▸ What the task requires
Change "elev" to "elevation" in the lines from the line with "pose: elev=99.2 azim=42.7 roll=95.2 dist=1.58" to the line with "Dot at: (247, 345)", and write out those lines again with nothing else altered. Omit the pictures from your answer.

▸ Dataset records
** begin **
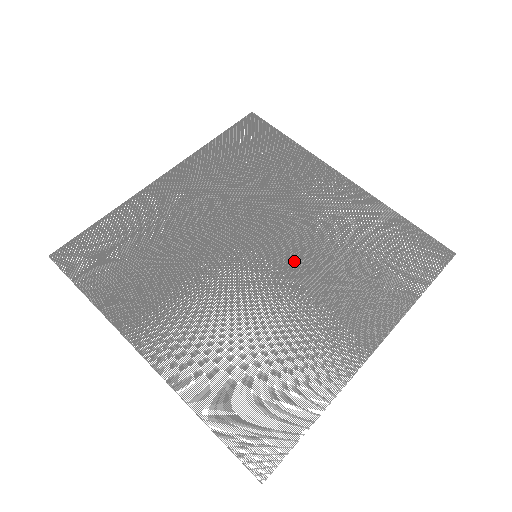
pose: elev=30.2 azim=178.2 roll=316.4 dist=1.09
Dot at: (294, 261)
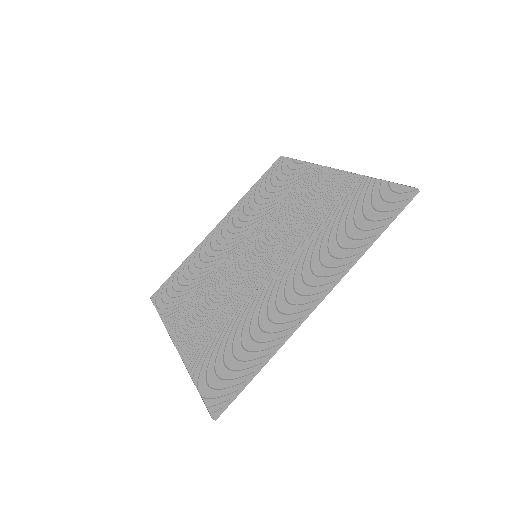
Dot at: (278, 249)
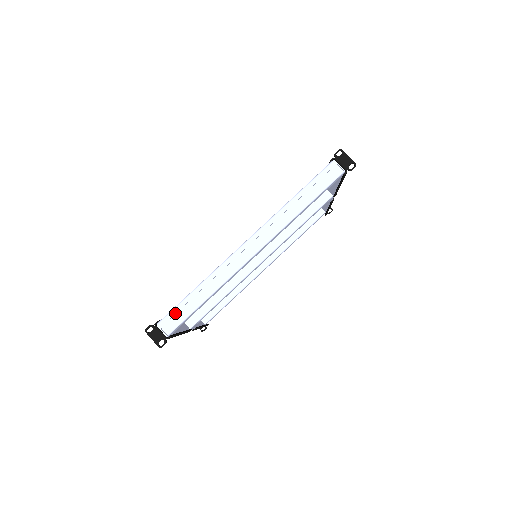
** end **
** begin **
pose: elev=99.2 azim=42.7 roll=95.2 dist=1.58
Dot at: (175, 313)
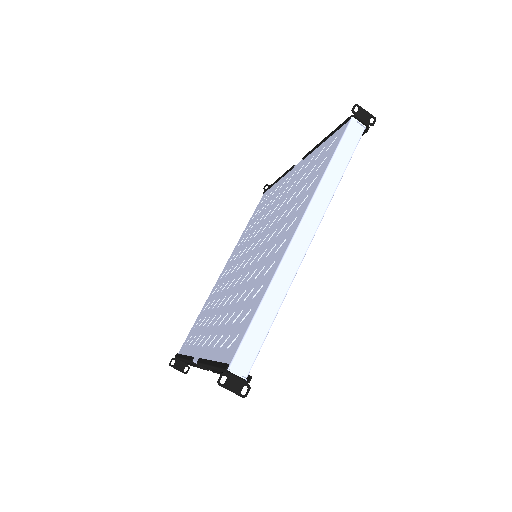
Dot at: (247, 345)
** end **
▸ Solution to this task
pose: elevation=99.2 azim=42.7 roll=95.2 dist=1.58
Dot at: (175, 313)
Dot at: (247, 345)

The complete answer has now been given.